Hello,
Since Django 1.4, it's possible to localize URL patterns with i18n_patterns. I have a slightly different use case. I need URLs in the form /<country>/<language>/ in order to implement country-specific behavior (eg. taxes, local regulations, etc.).
The hard part is to get URL reversing to work correctly without passing the country and language information explicitly in every {% url %} tag or reverse() call. They must be looked up in a global (thread-local) variable. That's how i18n_patterns works.
- the resolver used by reverse() is always a RegexURLResolver
- its reverse_dict attribute is a property whose value depends on get_language()
Surprisingly, the call to get_language() is in RegexURLResolver, not in LocaleRegexURLResolver. That's at least a code smell and possibly a flaw in the current implementation.
My questions are:
1 - Shouldn't it be possible to implement this feature without monkey-patching ? I suspect this is part of the "URL resolution / reversing is too inflexible" theme.
2 - Shouldn't it be possible to set the root URL resolver, returned by get_resolver, to another class than RegexURLResolver? Maybe we could be preserve the class of urlpatterns in ROOT_URLCONF rather than wrap it in a RegexURLResolver.

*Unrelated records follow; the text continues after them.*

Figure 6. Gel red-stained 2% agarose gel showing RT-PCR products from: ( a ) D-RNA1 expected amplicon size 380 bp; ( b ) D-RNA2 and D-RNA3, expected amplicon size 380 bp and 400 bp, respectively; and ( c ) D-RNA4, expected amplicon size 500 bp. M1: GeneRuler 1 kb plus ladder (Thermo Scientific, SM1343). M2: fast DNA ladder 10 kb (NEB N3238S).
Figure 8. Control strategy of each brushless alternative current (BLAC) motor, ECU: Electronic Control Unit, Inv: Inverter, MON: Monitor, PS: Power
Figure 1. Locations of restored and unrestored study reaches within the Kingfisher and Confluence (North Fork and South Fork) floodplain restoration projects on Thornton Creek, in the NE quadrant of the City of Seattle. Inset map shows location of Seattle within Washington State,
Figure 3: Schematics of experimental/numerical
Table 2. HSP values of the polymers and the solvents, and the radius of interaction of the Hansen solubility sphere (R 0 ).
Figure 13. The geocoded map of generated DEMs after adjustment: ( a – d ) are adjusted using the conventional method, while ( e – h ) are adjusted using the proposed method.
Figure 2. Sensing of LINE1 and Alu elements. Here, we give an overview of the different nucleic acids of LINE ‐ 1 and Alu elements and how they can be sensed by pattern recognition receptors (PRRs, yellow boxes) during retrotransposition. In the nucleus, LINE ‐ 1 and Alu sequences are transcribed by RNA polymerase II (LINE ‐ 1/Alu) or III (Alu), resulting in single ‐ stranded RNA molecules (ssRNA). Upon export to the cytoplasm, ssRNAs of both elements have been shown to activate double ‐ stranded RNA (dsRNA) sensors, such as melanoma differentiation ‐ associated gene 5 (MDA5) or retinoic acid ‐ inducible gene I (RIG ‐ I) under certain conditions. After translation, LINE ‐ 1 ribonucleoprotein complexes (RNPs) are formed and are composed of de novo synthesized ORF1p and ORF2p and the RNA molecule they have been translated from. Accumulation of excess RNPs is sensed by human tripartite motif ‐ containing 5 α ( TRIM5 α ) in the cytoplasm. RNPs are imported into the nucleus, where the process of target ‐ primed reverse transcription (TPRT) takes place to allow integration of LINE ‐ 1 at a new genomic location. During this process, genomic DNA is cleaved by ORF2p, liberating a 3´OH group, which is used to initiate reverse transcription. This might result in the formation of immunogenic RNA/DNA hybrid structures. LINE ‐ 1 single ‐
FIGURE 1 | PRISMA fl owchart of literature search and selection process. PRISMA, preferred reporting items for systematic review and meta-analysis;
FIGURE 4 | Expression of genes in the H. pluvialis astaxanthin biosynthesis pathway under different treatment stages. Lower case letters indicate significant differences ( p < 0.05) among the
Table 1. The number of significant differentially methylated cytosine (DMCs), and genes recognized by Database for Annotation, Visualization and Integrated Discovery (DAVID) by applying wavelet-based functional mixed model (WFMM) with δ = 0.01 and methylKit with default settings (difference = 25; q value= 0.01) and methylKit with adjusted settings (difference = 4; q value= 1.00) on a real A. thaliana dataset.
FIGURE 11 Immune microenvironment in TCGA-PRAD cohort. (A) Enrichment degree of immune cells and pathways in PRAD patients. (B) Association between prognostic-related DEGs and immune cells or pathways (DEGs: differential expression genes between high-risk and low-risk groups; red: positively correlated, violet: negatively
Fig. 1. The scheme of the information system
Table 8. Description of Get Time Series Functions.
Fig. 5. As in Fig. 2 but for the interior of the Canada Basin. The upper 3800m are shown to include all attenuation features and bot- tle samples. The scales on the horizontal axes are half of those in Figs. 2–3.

3 - Shouldn't all the implementation of locale-dependent URLs (i18n_patterns) be contained in LocaleRegexURLResolver? I haven't followed the development of the feature at the time, so please forgive me if this has been discussed before.
Thank you,
PS. Of course, I could write one settings module per country and route requests for each country to a different set of Django processes. I didn't choose that option because it would make operations more complicated, especially when serving several small countries.